Sen. Tom Coburn (R.-Okla.) and Sen. Dick Durbin (D.-Ill.) are on a crash course over Coburn’s remarks today about Durbin’s changing his mind about abortion — starting life as a pro-lifer and today being one of the most ardent supporters of abortion in the Senate.
Here’s what Coburn said today:
“But I want to put forward, for 45 years, Senator Durbin was adamantly pro-life and he wrote multiple, multiple letters expressing that up until 1989. He is a very strong advocate for the abortion stance and a free right to choose. But I think it’s important that the American people – that if he has the ability to change his mind on something he wrote in 1989, certainly you have the ability to say something was inaptly put.”
“And so this is just Senator Durbin. I’m teasing him a little bit. But I think it’s important that people recognize people can change their mind.”
“I continue to believe the Supreme Court’s decision in Roe v. Wade should be reversed. There are other members on the other that are adamantly pro-abortion, pro-the destruction of human life today, that have changed their mind, changed their position. So it’s hard to be critical of you on something in 1985, have written something, when many of us have backtracked on things that we’ve said through the years.”
“And so I think it puts a little bit of perspective into where we’re going.”
Before breaking for lunch, Durbin criticized Coburn, and if it weren’t for Chairman Arlen Specter’s intervention, would have launched his rebuttal.
Durbin has vowed to revisit the issue. Stay tuned.
UPDATE — 5:03 p.m.: Here’s what Durbin’s staff has said in response to Coburn.

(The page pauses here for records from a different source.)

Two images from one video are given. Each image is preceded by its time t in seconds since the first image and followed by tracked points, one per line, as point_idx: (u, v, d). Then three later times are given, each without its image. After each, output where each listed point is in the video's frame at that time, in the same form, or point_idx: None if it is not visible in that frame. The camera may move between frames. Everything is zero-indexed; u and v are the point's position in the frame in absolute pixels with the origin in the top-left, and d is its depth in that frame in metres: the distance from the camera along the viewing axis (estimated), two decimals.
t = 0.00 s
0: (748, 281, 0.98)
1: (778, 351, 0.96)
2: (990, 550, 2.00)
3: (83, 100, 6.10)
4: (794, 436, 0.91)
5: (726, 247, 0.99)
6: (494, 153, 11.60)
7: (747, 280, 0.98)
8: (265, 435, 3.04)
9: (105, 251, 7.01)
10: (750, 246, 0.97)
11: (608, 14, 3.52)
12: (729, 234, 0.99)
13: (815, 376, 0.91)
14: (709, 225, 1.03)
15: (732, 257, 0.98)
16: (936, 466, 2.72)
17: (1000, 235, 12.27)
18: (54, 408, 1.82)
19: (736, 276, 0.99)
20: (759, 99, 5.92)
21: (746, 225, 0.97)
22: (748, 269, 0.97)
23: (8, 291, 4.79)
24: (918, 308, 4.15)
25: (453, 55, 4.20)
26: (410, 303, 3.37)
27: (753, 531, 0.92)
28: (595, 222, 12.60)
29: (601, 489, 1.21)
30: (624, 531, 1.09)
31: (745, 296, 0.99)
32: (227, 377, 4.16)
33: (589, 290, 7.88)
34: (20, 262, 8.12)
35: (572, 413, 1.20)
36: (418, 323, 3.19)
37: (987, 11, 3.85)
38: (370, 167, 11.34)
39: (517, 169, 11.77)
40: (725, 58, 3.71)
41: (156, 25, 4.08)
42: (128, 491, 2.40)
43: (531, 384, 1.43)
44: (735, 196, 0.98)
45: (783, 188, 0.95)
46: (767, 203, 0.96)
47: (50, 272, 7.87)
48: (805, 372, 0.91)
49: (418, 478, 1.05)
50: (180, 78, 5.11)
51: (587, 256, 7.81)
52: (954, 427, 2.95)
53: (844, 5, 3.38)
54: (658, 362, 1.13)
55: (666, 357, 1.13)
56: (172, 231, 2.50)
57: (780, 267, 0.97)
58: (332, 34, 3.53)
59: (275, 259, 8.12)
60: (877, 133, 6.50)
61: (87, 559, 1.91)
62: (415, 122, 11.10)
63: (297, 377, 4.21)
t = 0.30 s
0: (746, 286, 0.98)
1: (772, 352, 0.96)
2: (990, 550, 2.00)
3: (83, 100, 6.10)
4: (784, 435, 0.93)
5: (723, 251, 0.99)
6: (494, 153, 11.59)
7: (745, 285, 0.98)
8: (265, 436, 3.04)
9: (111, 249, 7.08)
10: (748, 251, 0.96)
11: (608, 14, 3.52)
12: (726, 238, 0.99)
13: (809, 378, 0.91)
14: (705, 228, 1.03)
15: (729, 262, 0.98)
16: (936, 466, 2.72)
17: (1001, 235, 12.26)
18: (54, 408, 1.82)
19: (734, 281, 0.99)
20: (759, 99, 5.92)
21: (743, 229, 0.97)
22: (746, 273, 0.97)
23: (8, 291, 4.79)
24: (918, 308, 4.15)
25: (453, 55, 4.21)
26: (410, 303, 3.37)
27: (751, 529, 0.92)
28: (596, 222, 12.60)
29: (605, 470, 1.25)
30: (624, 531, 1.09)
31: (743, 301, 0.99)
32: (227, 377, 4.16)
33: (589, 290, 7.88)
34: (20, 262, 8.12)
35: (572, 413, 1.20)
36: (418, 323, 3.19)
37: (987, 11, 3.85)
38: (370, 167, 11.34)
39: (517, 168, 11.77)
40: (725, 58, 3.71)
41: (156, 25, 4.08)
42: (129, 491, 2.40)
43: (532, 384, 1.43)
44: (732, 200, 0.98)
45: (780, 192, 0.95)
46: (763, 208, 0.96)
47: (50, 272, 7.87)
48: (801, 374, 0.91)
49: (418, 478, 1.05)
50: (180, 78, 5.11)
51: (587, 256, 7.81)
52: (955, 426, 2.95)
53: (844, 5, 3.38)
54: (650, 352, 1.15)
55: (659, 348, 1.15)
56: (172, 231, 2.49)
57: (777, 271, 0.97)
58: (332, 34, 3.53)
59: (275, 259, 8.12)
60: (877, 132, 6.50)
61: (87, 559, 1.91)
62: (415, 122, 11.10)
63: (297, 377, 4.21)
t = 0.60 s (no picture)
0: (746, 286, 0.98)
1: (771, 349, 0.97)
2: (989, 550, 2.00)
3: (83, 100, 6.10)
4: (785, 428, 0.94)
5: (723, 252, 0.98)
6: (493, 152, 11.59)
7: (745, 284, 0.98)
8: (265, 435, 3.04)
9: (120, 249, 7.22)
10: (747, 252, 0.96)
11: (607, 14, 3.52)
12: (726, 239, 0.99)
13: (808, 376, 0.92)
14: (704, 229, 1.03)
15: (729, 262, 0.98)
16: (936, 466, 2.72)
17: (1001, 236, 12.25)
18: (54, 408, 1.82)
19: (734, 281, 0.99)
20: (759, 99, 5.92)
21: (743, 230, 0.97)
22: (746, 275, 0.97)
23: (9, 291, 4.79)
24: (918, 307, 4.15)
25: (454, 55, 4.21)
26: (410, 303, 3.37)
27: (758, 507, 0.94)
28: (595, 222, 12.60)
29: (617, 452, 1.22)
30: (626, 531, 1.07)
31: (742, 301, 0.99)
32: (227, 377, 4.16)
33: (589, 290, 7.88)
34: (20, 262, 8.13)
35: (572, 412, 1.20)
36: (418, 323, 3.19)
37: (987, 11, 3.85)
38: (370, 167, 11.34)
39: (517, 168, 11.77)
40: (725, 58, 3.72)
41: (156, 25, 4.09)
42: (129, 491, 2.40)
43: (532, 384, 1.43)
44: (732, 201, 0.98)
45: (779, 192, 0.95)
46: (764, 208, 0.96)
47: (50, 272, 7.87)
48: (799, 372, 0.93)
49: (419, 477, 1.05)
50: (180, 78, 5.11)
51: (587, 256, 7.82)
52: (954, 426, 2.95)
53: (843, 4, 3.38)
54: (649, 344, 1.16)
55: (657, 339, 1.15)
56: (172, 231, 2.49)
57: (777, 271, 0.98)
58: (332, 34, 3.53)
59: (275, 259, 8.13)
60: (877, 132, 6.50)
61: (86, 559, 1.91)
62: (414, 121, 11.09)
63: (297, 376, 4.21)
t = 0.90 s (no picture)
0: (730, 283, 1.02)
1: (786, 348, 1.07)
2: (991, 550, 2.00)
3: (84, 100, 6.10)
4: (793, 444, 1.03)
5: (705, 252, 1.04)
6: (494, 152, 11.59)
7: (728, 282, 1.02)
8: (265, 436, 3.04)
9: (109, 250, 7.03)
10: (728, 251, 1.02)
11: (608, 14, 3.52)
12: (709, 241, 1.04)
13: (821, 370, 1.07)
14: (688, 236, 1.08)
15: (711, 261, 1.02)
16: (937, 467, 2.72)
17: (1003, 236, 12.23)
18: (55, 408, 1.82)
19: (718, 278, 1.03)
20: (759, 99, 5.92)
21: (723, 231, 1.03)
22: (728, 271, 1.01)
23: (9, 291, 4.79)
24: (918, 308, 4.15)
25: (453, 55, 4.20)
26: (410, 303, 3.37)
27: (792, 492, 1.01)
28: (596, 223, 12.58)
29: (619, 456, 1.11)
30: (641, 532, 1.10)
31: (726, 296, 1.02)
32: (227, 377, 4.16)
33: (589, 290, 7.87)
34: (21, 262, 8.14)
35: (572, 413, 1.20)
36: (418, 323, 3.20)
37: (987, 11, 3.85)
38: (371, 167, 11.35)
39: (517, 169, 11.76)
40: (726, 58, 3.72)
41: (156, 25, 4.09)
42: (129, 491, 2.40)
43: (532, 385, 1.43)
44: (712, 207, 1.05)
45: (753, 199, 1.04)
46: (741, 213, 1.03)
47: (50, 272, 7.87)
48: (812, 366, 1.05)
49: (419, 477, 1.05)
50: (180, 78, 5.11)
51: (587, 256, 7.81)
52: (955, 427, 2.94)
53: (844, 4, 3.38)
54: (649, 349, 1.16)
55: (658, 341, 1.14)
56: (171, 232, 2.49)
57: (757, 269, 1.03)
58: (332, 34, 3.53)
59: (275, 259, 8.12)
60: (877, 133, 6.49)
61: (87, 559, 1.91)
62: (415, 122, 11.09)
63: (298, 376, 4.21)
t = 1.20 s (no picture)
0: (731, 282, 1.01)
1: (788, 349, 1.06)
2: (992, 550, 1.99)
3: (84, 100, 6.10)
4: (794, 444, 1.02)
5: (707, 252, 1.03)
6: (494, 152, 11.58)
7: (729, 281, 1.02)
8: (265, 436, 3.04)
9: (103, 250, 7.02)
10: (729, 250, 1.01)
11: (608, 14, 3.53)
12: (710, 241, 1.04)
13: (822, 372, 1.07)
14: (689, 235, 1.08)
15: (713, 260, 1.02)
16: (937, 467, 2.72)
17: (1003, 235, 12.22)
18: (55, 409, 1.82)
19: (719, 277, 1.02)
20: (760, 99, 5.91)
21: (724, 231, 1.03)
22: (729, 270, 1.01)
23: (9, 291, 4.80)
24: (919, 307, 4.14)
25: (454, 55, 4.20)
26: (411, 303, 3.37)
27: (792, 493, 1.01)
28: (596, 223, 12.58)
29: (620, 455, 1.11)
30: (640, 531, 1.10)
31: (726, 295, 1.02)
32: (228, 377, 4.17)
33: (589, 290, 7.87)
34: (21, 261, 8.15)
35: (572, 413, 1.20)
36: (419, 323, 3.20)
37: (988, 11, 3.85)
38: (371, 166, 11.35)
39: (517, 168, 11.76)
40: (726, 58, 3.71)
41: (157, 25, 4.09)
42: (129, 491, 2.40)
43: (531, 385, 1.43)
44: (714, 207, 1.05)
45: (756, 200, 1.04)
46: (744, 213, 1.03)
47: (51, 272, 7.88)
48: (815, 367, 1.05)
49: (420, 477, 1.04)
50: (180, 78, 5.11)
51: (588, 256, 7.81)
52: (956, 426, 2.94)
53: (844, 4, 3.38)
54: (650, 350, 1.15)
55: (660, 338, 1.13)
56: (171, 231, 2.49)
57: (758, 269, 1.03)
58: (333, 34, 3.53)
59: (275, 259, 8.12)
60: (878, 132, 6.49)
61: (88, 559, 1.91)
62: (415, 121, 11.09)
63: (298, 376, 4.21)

"Sen. Durbin reconsidered his position on abortion after meeting with victims of rape and incest and weighing the implications of making all abortions illegal. Sen. Durbin has always been forthright about his thinking on the subject and has made his position clear to the voters over the course of more than 12 elections. In contrast, Judge Alito has not made clear whether or not he still stands by his 1985 job applications to the Reagan Justice Department," said Joe Shoemaker, Communications Director.